According to the news, this information results from complex investigations and inquiries by the over 600 journalists that make up the Consortium. Apparently, the information comes from up to 14 different law firms that have allegedly advised on setting up these fraudulent tax schemes in various countries.
However, there is little or no discussion of how the journalists obtained the information from these 14 law firms. And everyone knows that, under article 20 of the Spanish Constitution, journalists have the right not to reveal their sources, and our legal system is committed to protecting this right. Recurrent Constitutional Court case law (e.g., Constitutional Court Judgment in case 199/1999) shields this right, giving it a prominent role in guaranteeing the fundamental right to freedom of information.
Obviously, the attorney-client relationship is governed by deep trust and attorney-client privilege, requiring lawyers not to disclose in any way any information they may become aware of as a result of their professional relationship with their clients. There are very few exceptions to this almost absolute duty of confidentiality because it also stems from the Constitution and the fundamental right to effective legal protection.
The right to the secrecy of communications, as a dimension of the right to privacy, also protects any personal communications, so any wiretapping or intercepting activities are only allowed exceptionally, since they would affect a fundamental right.
In this context, we must ask ourselves how and through what means such sensitive information has fallen in the hands of journalists disclosing tax and financial data of prominent personalities, knowing how much of a commotion this news would cause.
Considering the precedents discussed above, we should not rule out that these leaks come from a hacker, who could have gained unauthorized access to the law firms’ confidential files (who knows why or for what purpose) to provide journalists with such juicy information. If that is confirmed, the spotlight would be on the breach to secrecy of communications.
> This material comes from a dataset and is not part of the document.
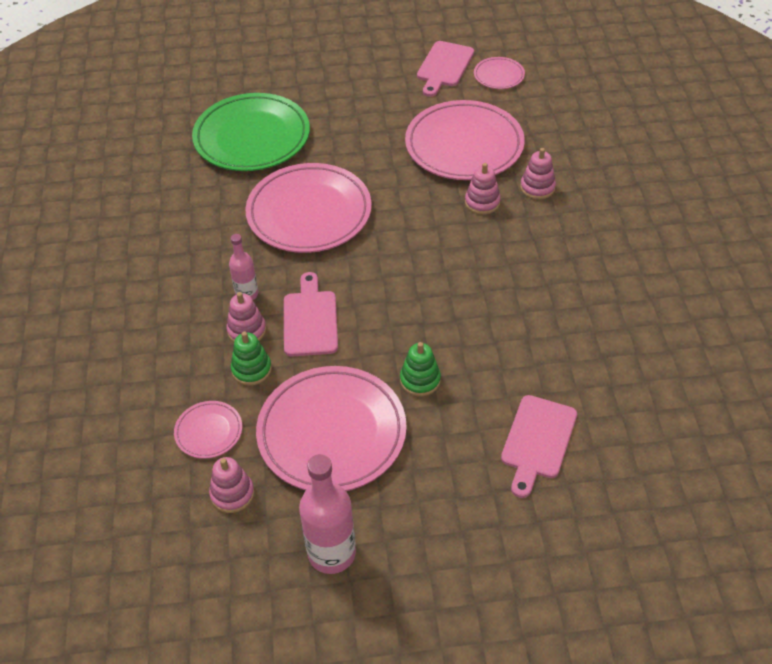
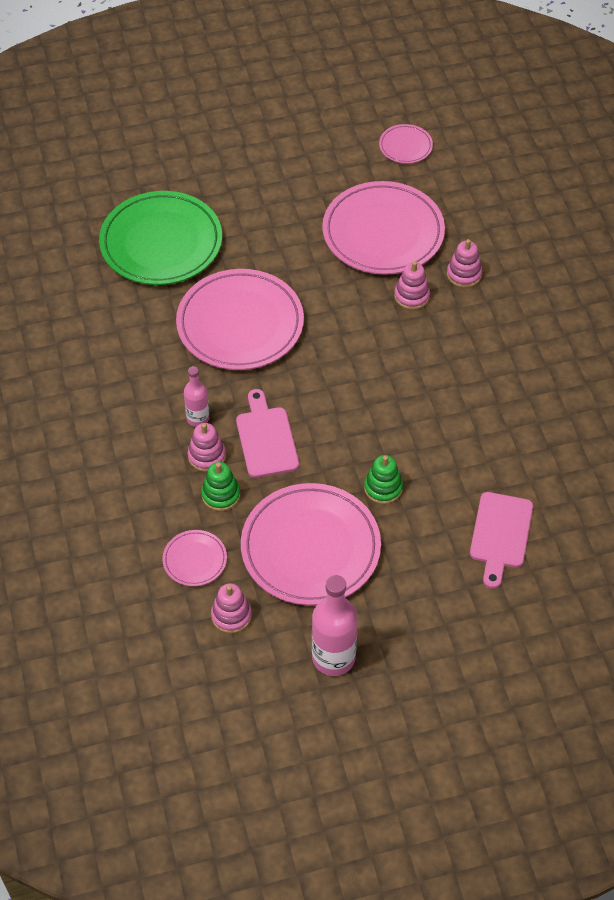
camera: 10 degrees left, 5 degrees up
pink cutting board [417,41,474,97] -> none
If this were the case, would the media leading this investigation really be allowed to publish news that can undermine third party rights? There is no doubt that the published information is newsworthy and accurate according to the standards governing the right to freedom of information. However, it is questionable that this right should always prevail even when the information has been obtained through a criminal offense.
See Constitutional Court Order 129/2009, of May 4: “Courts should find a criminal offense for disclosing information knowingly obtained in violation of the fundamental right to the secrecy of communications (especially protected by the Constitution). The alleged offenders may not claim that they were lawfully exercising their right to freedom of information. They can neither argue that courts should strike a fair balance between the alleged clash of rights.”
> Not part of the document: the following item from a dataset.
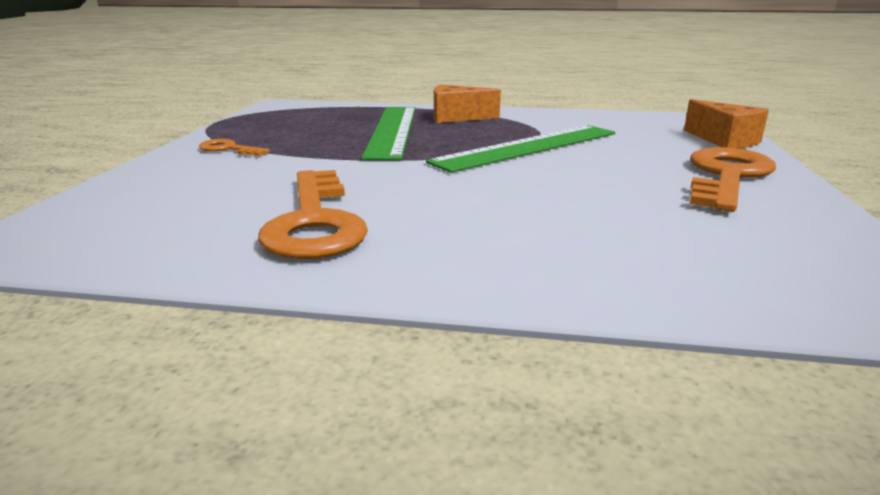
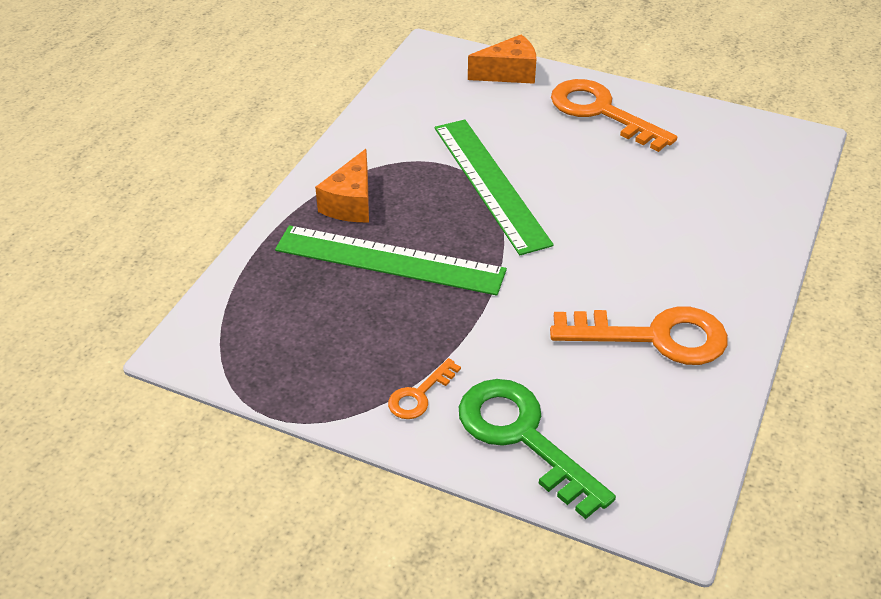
camera: 75 degrees left, 20 degrees up
none -> green key [459,379,616,519]

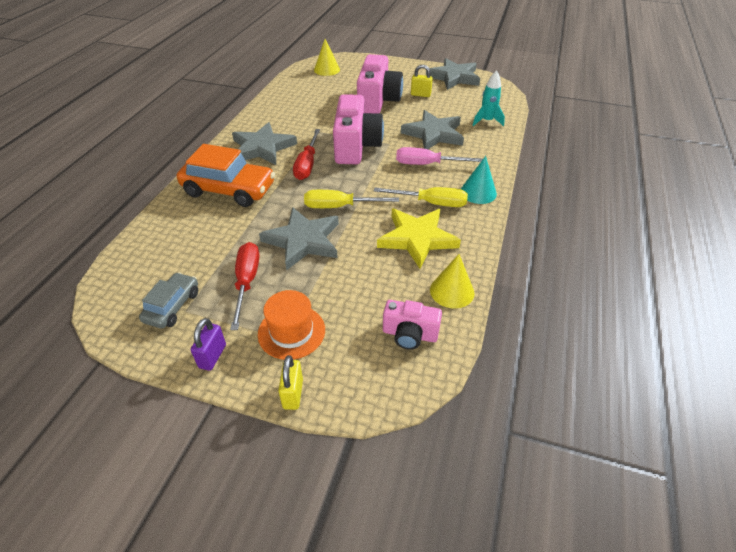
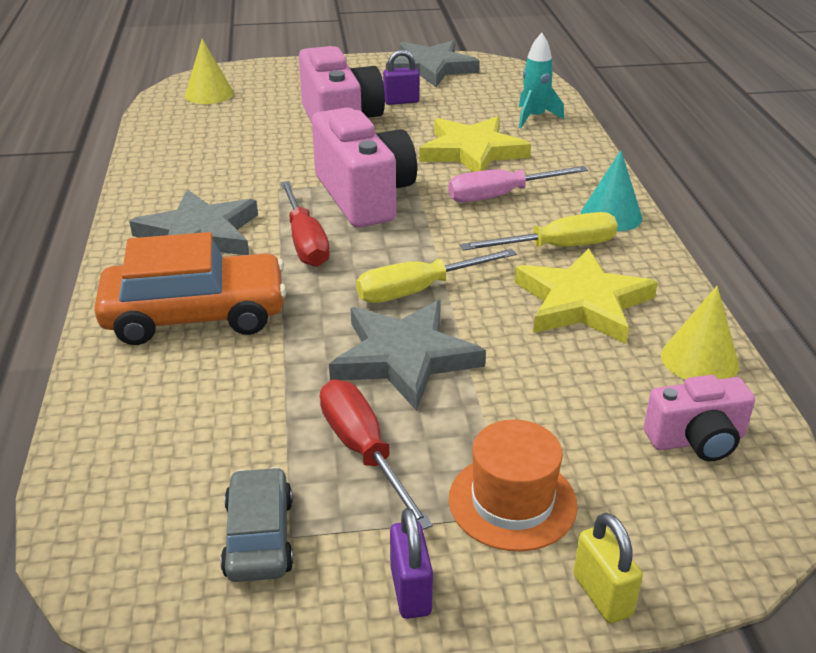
camera: 25 degrees left, 10 degrees down
grey star [401,110,464,149] -> yellow star [419,116,531,172]
yellow padlock [411,65,433,97] -> purple padlock [383,50,419,105]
So, regardless of any evidence-related issues in proving that the information has been unlawfully obtained, and that the medium or journalist were aware of it, that there are many implications to consider before publishing potentially unlawful content. Keep in mind that the right to inform is not unlimited, and that the consequences arising from the wrongful exercise of this right should be considered.
These publications are becoming more common, and it will be essential to keep this interpretation in mind when they appear. The above balance between freedom of information and the rights to privacy and secrecy of communications will be essential to ensure that disclosing illegal behaviors (which is certainly desirable) does not entail disregarding other equally acknowledged rights.